By the end of that year, they also had a marketing funnel that was successful in generating leads. They just needed money to scale it up. 

Securing leaders in sales and marketing 

Lead investor for an early 2015 round, totaling $1.2 million, was San Francisco-based Azure Capital Partners, which the men met at the CED Tech Venture Conference in 2014. The company’s portfolio includes modern technology solutions to a lot of outdated industries, so an online subscription service for filters made good sense. The funds helped the founders bring on Adam Tury, an experienced startup sales leader, as chief growth officer in charge of B2B relationships. 

Lotrecchiano came on as a part-time chief marketing officer last year as the men looked for a permanent one. They eventually hired James Fredly, former software engineer and e-commerce product owner at eTix, as chief marketing technology officer.
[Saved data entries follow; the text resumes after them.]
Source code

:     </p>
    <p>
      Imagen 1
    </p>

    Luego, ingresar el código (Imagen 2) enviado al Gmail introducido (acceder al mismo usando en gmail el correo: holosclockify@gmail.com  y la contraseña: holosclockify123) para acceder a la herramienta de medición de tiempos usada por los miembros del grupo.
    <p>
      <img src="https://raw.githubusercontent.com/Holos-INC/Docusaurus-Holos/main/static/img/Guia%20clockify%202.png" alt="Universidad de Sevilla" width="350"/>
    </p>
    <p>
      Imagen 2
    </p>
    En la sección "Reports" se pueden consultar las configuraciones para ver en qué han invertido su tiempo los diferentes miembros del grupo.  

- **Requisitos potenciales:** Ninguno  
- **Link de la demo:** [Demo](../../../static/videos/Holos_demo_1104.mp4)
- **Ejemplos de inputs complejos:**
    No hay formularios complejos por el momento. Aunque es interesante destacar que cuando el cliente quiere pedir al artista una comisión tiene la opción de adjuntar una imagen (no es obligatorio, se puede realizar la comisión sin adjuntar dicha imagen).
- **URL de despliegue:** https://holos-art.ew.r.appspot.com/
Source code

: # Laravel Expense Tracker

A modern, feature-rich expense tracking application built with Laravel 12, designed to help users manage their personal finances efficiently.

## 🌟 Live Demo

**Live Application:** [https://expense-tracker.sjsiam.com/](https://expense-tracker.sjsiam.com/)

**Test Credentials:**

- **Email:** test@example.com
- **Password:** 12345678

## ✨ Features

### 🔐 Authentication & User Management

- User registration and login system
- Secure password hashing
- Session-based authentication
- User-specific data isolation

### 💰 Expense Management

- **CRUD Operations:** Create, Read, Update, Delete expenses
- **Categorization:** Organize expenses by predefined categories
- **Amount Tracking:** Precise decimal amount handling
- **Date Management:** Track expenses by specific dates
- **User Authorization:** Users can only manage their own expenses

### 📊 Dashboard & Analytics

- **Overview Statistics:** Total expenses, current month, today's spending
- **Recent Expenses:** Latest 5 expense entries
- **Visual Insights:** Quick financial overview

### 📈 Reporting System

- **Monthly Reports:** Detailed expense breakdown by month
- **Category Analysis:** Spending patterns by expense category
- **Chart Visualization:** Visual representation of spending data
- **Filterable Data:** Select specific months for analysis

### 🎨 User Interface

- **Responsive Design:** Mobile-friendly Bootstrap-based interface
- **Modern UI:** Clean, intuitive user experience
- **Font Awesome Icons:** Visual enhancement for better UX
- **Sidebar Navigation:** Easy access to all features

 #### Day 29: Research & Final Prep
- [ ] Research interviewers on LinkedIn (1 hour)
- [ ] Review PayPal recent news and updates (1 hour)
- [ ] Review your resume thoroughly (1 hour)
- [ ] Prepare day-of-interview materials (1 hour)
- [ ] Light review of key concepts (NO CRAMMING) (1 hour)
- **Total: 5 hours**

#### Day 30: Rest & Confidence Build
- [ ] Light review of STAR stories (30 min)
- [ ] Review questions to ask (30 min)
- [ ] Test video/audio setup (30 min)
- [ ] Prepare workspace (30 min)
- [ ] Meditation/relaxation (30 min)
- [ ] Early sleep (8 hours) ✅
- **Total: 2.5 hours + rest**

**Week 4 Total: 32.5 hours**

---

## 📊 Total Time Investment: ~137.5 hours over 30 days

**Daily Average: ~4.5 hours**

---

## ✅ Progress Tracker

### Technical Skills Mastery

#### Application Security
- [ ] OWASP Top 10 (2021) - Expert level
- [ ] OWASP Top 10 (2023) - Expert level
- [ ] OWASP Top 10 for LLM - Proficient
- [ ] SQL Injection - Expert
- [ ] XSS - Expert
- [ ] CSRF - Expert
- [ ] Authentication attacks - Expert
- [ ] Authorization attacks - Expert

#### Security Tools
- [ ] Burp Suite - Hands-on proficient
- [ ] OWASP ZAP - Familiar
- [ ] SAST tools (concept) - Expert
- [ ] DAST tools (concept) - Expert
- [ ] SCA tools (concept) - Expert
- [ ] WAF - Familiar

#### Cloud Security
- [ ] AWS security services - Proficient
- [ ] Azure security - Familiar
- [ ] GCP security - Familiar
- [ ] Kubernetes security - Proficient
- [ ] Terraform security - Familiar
He’s overseeing the branding effort which includes a new logo and mascot—an elephant with a string around its trunk. Elephants have good memory, Tury says. And tradition is to tie a string around your finger so you don’t forget something. A new mobile-friendly website will streamline the order process, improve the user experience and create custom pages for partners.

Additional hires in marketing, customer support and engineering will help double the size of the team this year.

“We really want to make our operations process a lot smarter so we have a foundation in place to allow for the growth,” Tury says.

B2B, acquisition promise more volume

More acquisitions could happen—the partners say new competitors pop up all the time. It made sense to acquire On Time Air Filters of Boulder, a six-year-old company, and startup FilterFiller of Mississippi because both were profitable and had good followings. More volume cuts down on costs.
But white labeling filter subscriptions for major companies like Just Energy will be the key opportunity. Tury says his team was introduced to a Just Energy exec at a UNC-NC State basketball game in Chapel Hill last year. A week later, they were on a plane to the U.S. headquarters in Houston. In a news release, Just Energy co-CEO James Lewis says the partnership is another way to “enhance customer experiences”, “save them time and money” and give them “one less thing to worry about.”

Just Energy has skin in the game too. If certain sales milestones are achieved, it has the opportunity to take an ownership interest in FilterEasy. 

Though the deal keeps FilterEasy from working with Just Energy’s top four competitors through the end of the year, there are dozens of other smaller deregulated energy companies. And Tury expects to eventually partner with energy companies in regulated states and regions too. 

“We’re having really good discussions with energy companies all over the world,” he says.